The storyline is very clever, and there are some great twists (alongside the less great, quite predictable ones). The storytelling is, on the other hand, terrible. Clearly another well-researched piece, each new scene opens with a review of the setting, a detailed description of who built it, why, what they died of and how many paintings of them were hanging round the world in tribute. If you’re very interested in Florentine architecture – happy days, you’ve met your dream book. Otherwise, there is an awful lot of dry minutiae to wade through. In all seriousness, the architecture-to-story ratio is probably 3:1 in the main body of the story.
There are a few other annoying habits too. One is the incessant need to recap everything, over and over again, even at the end of the scene in which it took place. Brown obviously thinks his readers are utter plonkers who can’t retain anything longer than Langdon can maintain a quiet life. It’s irritating and a little insulting.
Second, his idea of character development appears to be to pick on one aspect of their personality that “humanises” them, and bang on about it constantly, as if it is their only thought at all times, without ever really changing – i.e. progressing - it. Yes, Brooks is a genius. Yes, Sinsky is infertile. No, nothing changes apart from the fact they think about it every moment of the day, despite the latter being about twice the age of the Queen by all accounts.

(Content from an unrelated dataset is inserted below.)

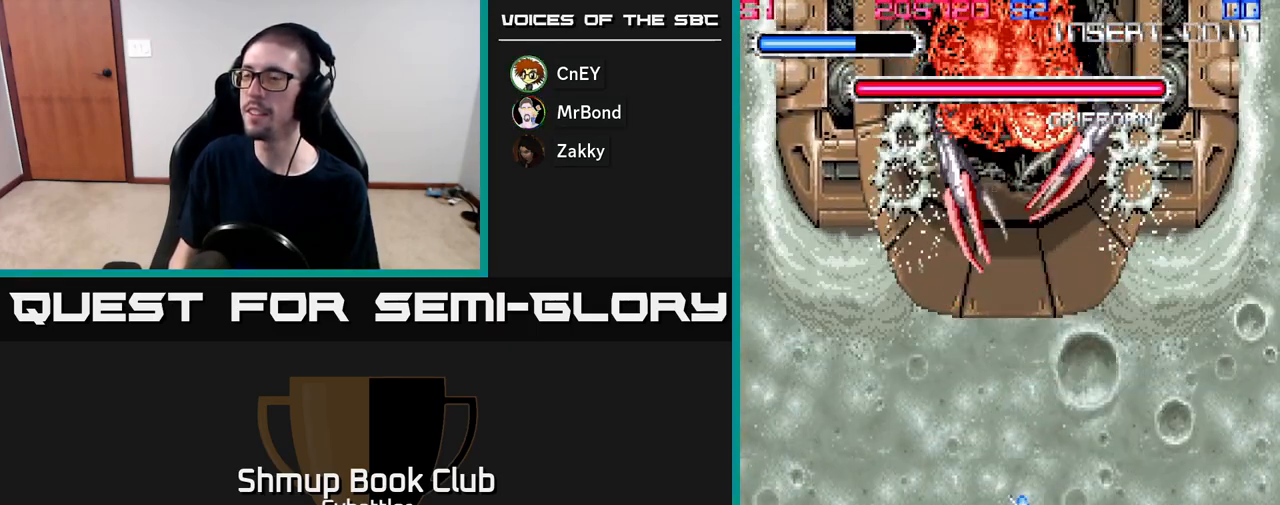
{"buttons": ["A"], "right_stick": "center", "events": [[83, "DPAD_RIGHT", "up"], [100, "DPAD_UP", "down"], [233, "DPAD_LEFT", "down"], [267, "A", "down"], [283, "DPAD_UP", "up"], [300, "DPAD_LEFT", "up"]]}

Third, the unrealistic relationships are nothing short of stupid. Langdon, for instance, sulks on numerous occasions about Brooks keeping her “secret” of child prodigy-hood from him. She hasn’t opened up and told him all about it, he complains. Why on earth a young woman would bear her soul to a random professor on the day she meets him, whilst running for their lives in a time-sensitive pressure cooker, is beyond me. He didn’t mention his traumas in France looking for the Holy Grail, did he?
Fourth, he recaps far too much.
A major theme of the book is the overpopulation of the planet, and the ends justifying the means. Both of these are explored with, naturally, some amount of repetition but they also pose some very interesting questions that will challenge the reader right up to the last page.
While the concepts and storyline are brilliant, extremely poor writing spoils the latest Langdon adventure. With some heavy editing, the strengths could shine out so much better.
Disclaimer: To maintain the integrity of neutrality, the reviewer declares that his image was used by the publishers as part of the marketing campaign for this title in 2013.